The Chronicle has COLOR COMICS!
.... ba bye Chronicle......
UPDATE:
Tracy tells MLive that his last column was "tweaked" by the Great Leaders of The (dying) Chronicle:
"I didn't write those words. Send me an email toLorenzatlarge@aol.com and I'll send you what I actually wrote (which isn't even close to what they printed). I'd paste it here but they'd just delete it anyway."
UPDATE #2 "THE TRUTH!":
What they wrote (red)
This is my final column for The Muskegon Chronicle.
I's been a great six years, but they tell me that financial pressures at the newspaper have caused freelance compensation rates to be reduced and I can't live with what they want to pay me.
What I wrote (blue). I didn't bother to read what they wrote after I read their first paragraph. There may have been more changes.
"A month ago I received an email from The Chronicle saying they were going to cut my pay in half.
“Gee,” I thought, “Obama’s in office, I thought big bushel baskets full of money were supposed to fall from the sky!”
Well, apparently they aren’t falling on Muskegon. So when the paper offered me half I said “No.”
I’m not the one who recommended electing a president with ZERO experience and no plan, why should I pay the price?
So unless today's lunch meeting with the publisher turns out differently than I expect, this will be my last column.
I had a good run.
I got to do things I would never have done without the opportunity given to me by the paper. I got to be the hockey mascot Furious Fred, I hung out with rap artists, and played basketball with Nancy Wilson. I partied in Stepenwolf’s tour bus and I got to write columns about the jungles of Belize and the Alps of Switzerland. I judged talent shows, bikini contests, Christmas lights, chili cook offs, and, in one of the odder moments in an already odd life, shaved a woman’s head for charity. I got to speak at schools, speak at service clubs, and emcee events I had no business emceeing. If it wasn’t for this column I never would have luged.
And then there were the letters. Thousands and thousands of letters. Most of them nice, some of them not nice, but I did my best to answer every one. But it wasn’t all a giant candy farm. There were the threats, the calls to my house at two in the morning, there were mad hockey dad’s, mad soccer mom’s, and some really really mad Miss Michigan contestants.
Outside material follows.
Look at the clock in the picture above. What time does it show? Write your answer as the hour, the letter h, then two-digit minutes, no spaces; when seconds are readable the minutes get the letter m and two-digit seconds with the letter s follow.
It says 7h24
I only had three times I actually thought violence was at hand…union members can get pretty grouchy.
I’d like to thank my friends and family for letting me put parts of their lives in print. I’d like to thank “The Helper Group” for, as a group, helping. And I’d like to thank the proof readers who told me when something was lame so I could punch it up prior to submission.
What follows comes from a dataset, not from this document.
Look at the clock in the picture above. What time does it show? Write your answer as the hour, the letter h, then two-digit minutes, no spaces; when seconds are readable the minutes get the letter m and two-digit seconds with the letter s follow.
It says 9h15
And let’s not forget the editors. I think I had seven of them over the years; each one had a different way of plucking humor from the written page and dropping it on the cutting room floor like a no-bake cookie.
Then again, I’m still here (for now) and alive (for now) so maybe they knew what they were doing after all.
But there’s one thing I want to make perfectly clear: I love Muskegon and I always will. I get very defensive whenever someone not from here says anything negative about this place. I think it’s a town with self esteem issues but that only adds to the allure.
Anyway, that’s where I sit, not knowing if there’ll be a column next week or not. If you open up the paper a week from today and you see my wretched picture you’ll know things worked out. If not, well, all I can say is the last six years were a very cool time to have happen in my life, and for that I’ll always be grateful."